* **WHAT TO WORK ON**
Please copy out the lines in the entries that contain "Debtor".

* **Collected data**
:::
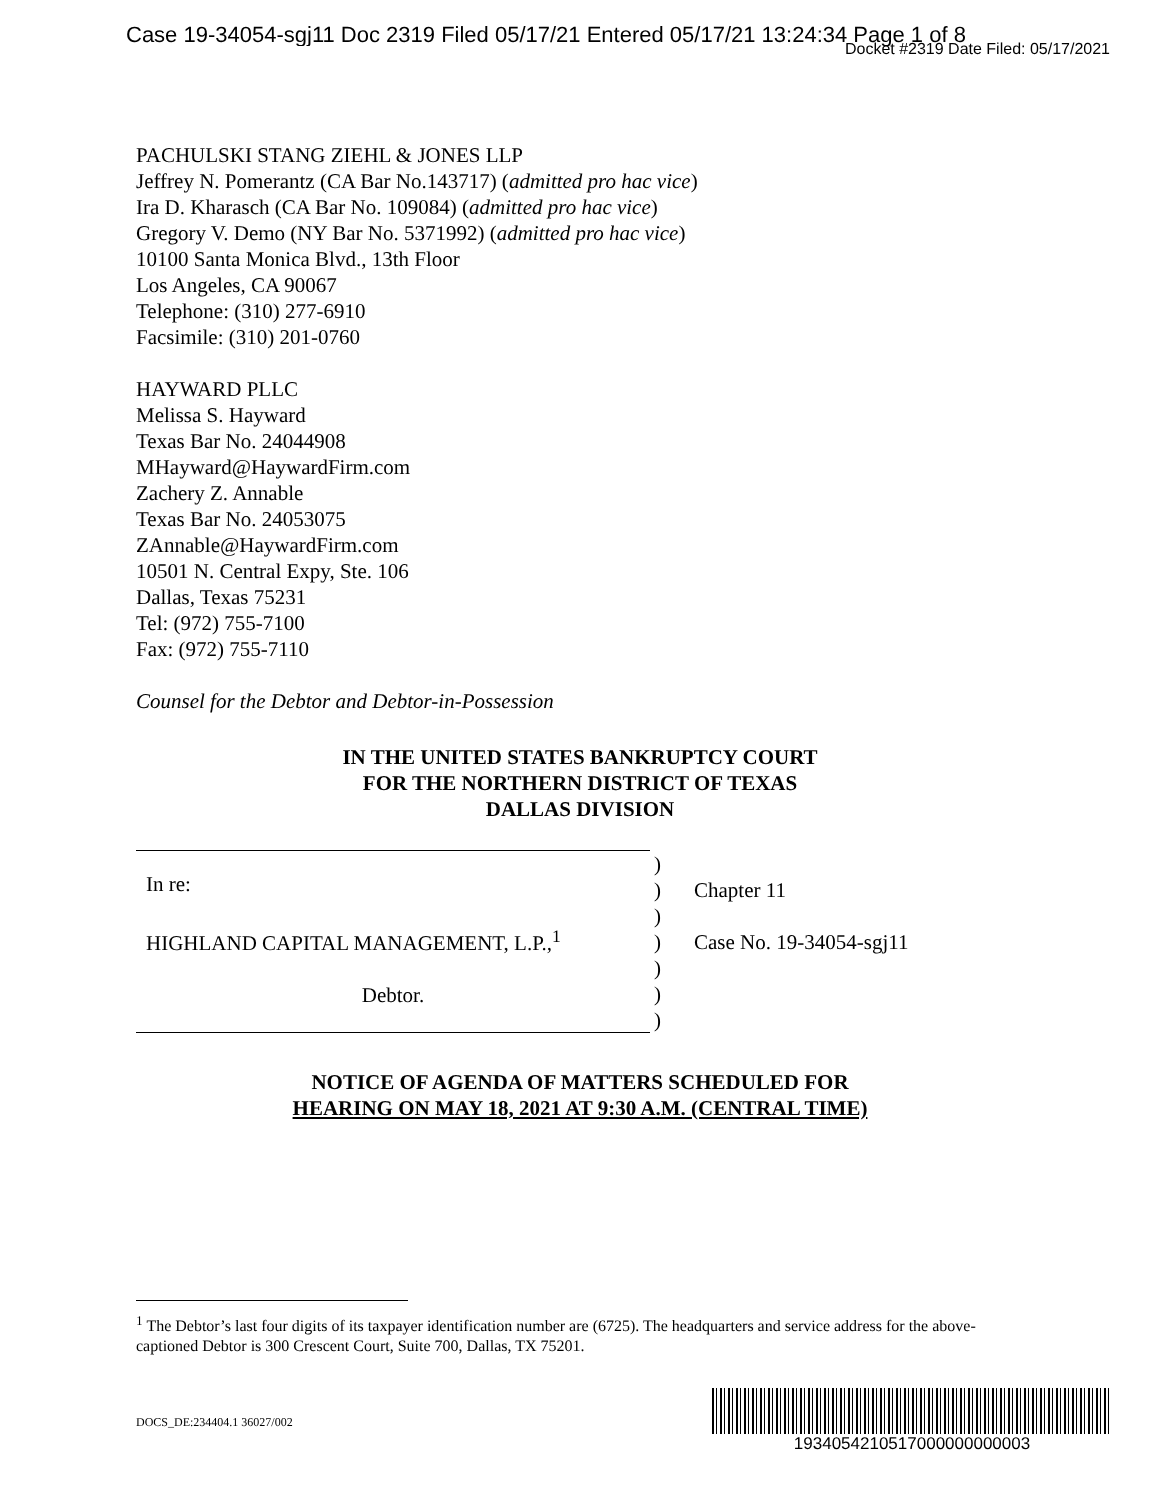Case 19-34054-sgj11 Doc 2319 Filed 05/17/21 Entered 05/17/21 13:24:34 Page 1 of 8
Docket #2319 Date Filed: 05/17/2021
PACHULSKI STANG ZIEHL & JONES LLP
Jeffrey N. Pomerantz (CA Bar No.143717) (admitted pro hac vice)
Ira D. Kharasch (CA Bar No. 109084) (admitted pro hac vice)
Gregory V. Demo (NY Bar No. 5371992) (admitted pro hac vice)
10100 Santa Monica Blvd., 13th Floor
Los Angeles, CA 90067
Telephone: (310) 277-6910
Facsimile: (310) 201-0760
HAYWARD PLLC
Melissa S. Hayward
Texas Bar No. 24044908
MHayward@HaywardFirm.com
Zachery Z. Annable
Texas Bar No. 24053075
ZAnnable@HaywardFirm.com
10501 N. Central Expy, Ste. 106
Dallas, Texas 75231
Tel: (972) 755-7100
Fax: (972) 755-7110
Counsel for the Debtor and Debtor-in-Possession
IN THE UNITED STATES BANKRUPTCY COURT
FOR THE NORTHERN DISTRICT OF TEXAS
DALLAS DIVISION
| In re: HIGHLAND CAPITAL MANAGEMENT, L.P.,<sup>1</sup> Debtor. | ) ) ) ) ) ) ) | Chapter 11 Case No. 19-34054-sgj11 |
NOTICE OF AGENDA OF MATTERS SCHEDULED FOR
HEARING ON MAY 18, 2021 AT 9:30 A.M. (CENTRAL TIME)
<sup>1</sup> The Debtor’s last four digits of its taxpayer identification number are (6725). The headquarters and service address for the above-captioned Debtor is 300 Crescent Court, Suite 700, Dallas, TX 75201.
DOCS_DE:234404.1 36027/002
1934054210517000000000003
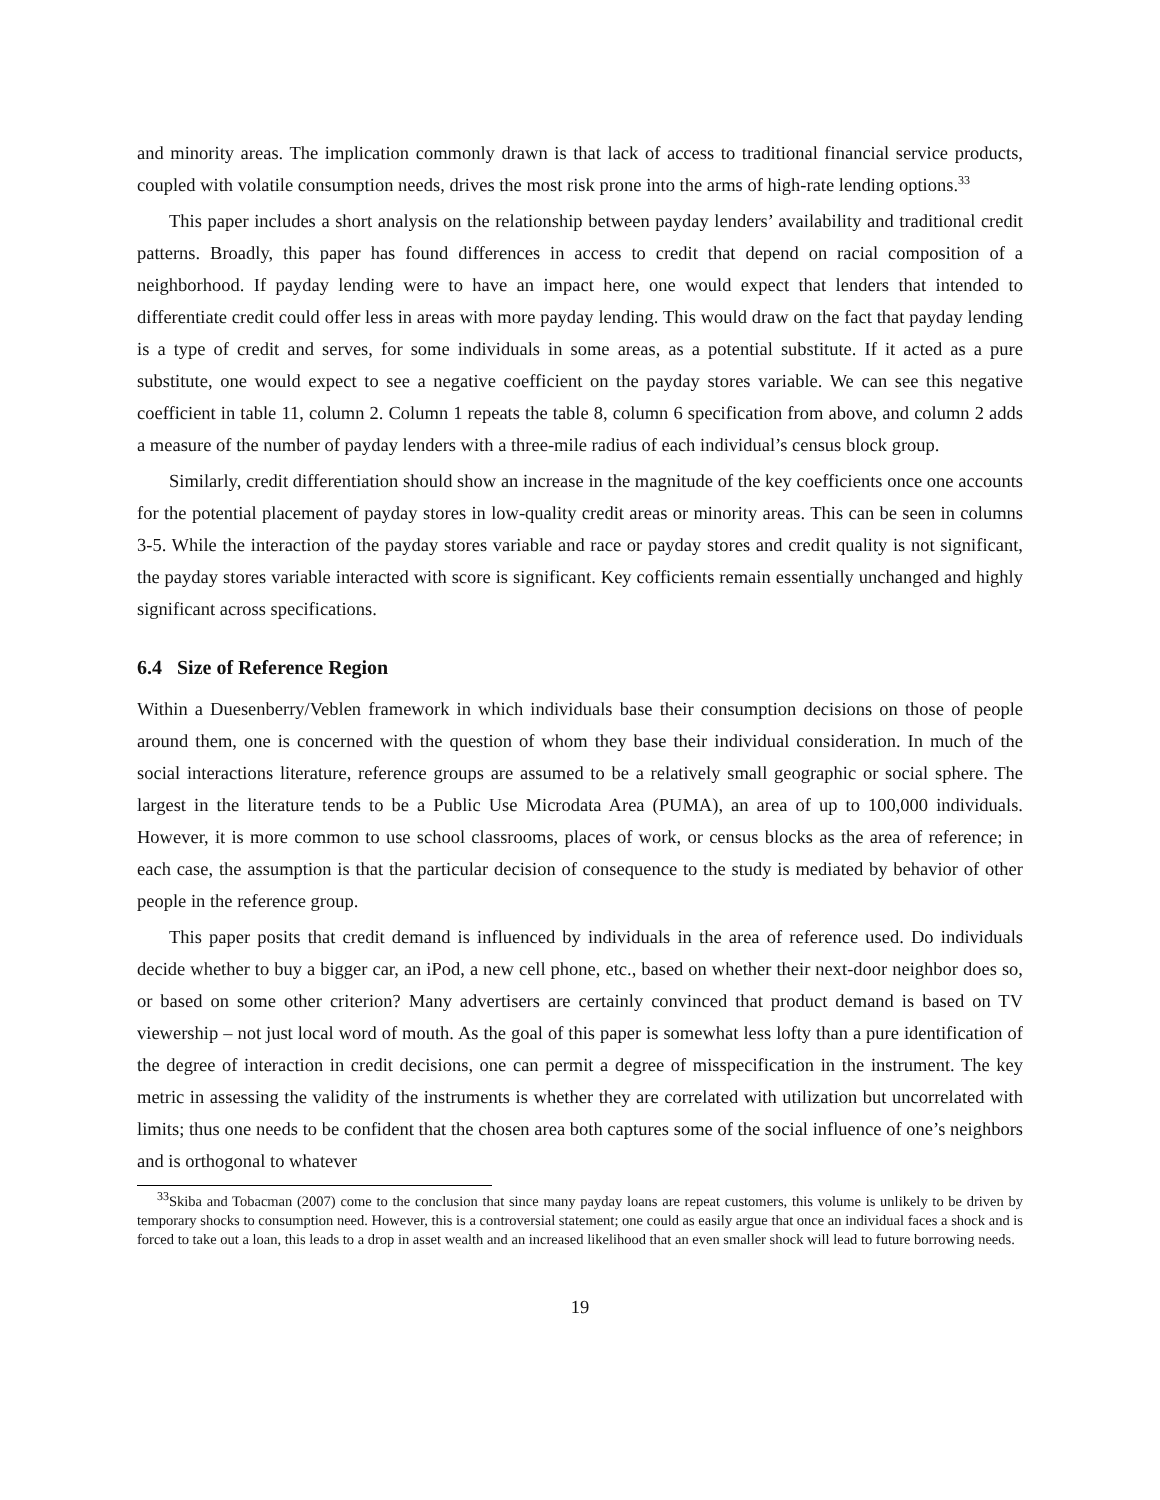and minority areas. The implication commonly drawn is that lack of access to traditional financial service products, coupled with volatile consumption needs, drives the most risk prone into the arms of high-rate lending options.<sup>33</sup>
This paper includes a short analysis on the relationship between payday lenders’ availability and traditional credit patterns. Broadly, this paper has found differences in access to credit that depend on racial composition of a neighborhood. If payday lending were to have an impact here, one would expect that lenders that intended to differentiate credit could offer less in areas with more payday lending. This would draw on the fact that payday lending is a type of credit and serves, for some individuals in some areas, as a potential substitute. If it acted as a pure substitute, one would expect to see a negative coefficient on the payday stores variable. We can see this negative coefficient in table 11, column 2. Column 1 repeats the table 8, column 6 specification from above, and column 2 adds a measure of the number of payday lenders with a three-mile radius of each individual’s census block group.
Similarly, credit differentiation should show an increase in the magnitude of the key coefficients once one accounts for the potential placement of payday stores in low-quality credit areas or minority areas. This can be seen in columns 3-5. While the interaction of the payday stores variable and race or payday stores and credit quality is not significant, the payday stores variable interacted with score is significant. Key cofficients remain essentially unchanged and highly significant across specifications.
6.4 Size of Reference Region
Within a Duesenberry/Veblen framework in which individuals base their consumption decisions on those of people around them, one is concerned with the question of whom they base their individual consideration. In much of the social interactions literature, reference groups are assumed to be a relatively small geographic or social sphere. The largest in the literature tends to be a Public Use Microdata Area (PUMA), an area of up to 100,000 individuals. However, it is more common to use school classrooms, places of work, or census blocks as the area of reference; in each case, the assumption is that the particular decision of consequence to the study is mediated by behavior of other people in the reference group.
This paper posits that credit demand is influenced by individuals in the area of reference used. Do individuals decide whether to buy a bigger car, an iPod, a new cell phone, etc., based on whether their next-door neighbor does so, or based on some other criterion? Many advertisers are certainly convinced that product demand is based on TV viewership – not just local word of mouth. As the goal of this paper is somewhat less lofty than a pure identification of the degree of interaction in credit decisions, one can permit a degree of misspecification in the instrument. The key metric in assessing the validity of the instruments is whether they are correlated with utilization but uncorrelated with limits; thus one needs to be confident that the chosen area both captures some of the social influence of one’s neighbors and is orthogonal to whatever
<sup>33</sup> Skiba and Tobacman (2007) come to the conclusion that since many payday loans are repeat customers, this volume is unlikely to be driven by temporary shocks to consumption need. However, this is a controversial statement; one could as easily argue that once an individual faces a shock and is forced to take out a loan, this leads to a drop in asset wealth and an increased likelihood that an even smaller shock will lead to future borrowing needs.
19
:::
* **EXERCISE OUTPUT**
Counsel for the Debtor and Debtor-in-Possession
| In re: HIGHLAND CAPITAL MANAGEMENT, L.P.,<sup>1</sup> Debtor. | ) ) ) ) ) ) ) | Chapter 11 Case No. 19-34054-sgj11 |
<sup>1</sup> The Debtor’s last four digits of its taxpayer identification number are (6725). The headquarters and service address for the above-captioned Debtor is 300 Crescent Court, Suite 700, Dallas, TX 75201.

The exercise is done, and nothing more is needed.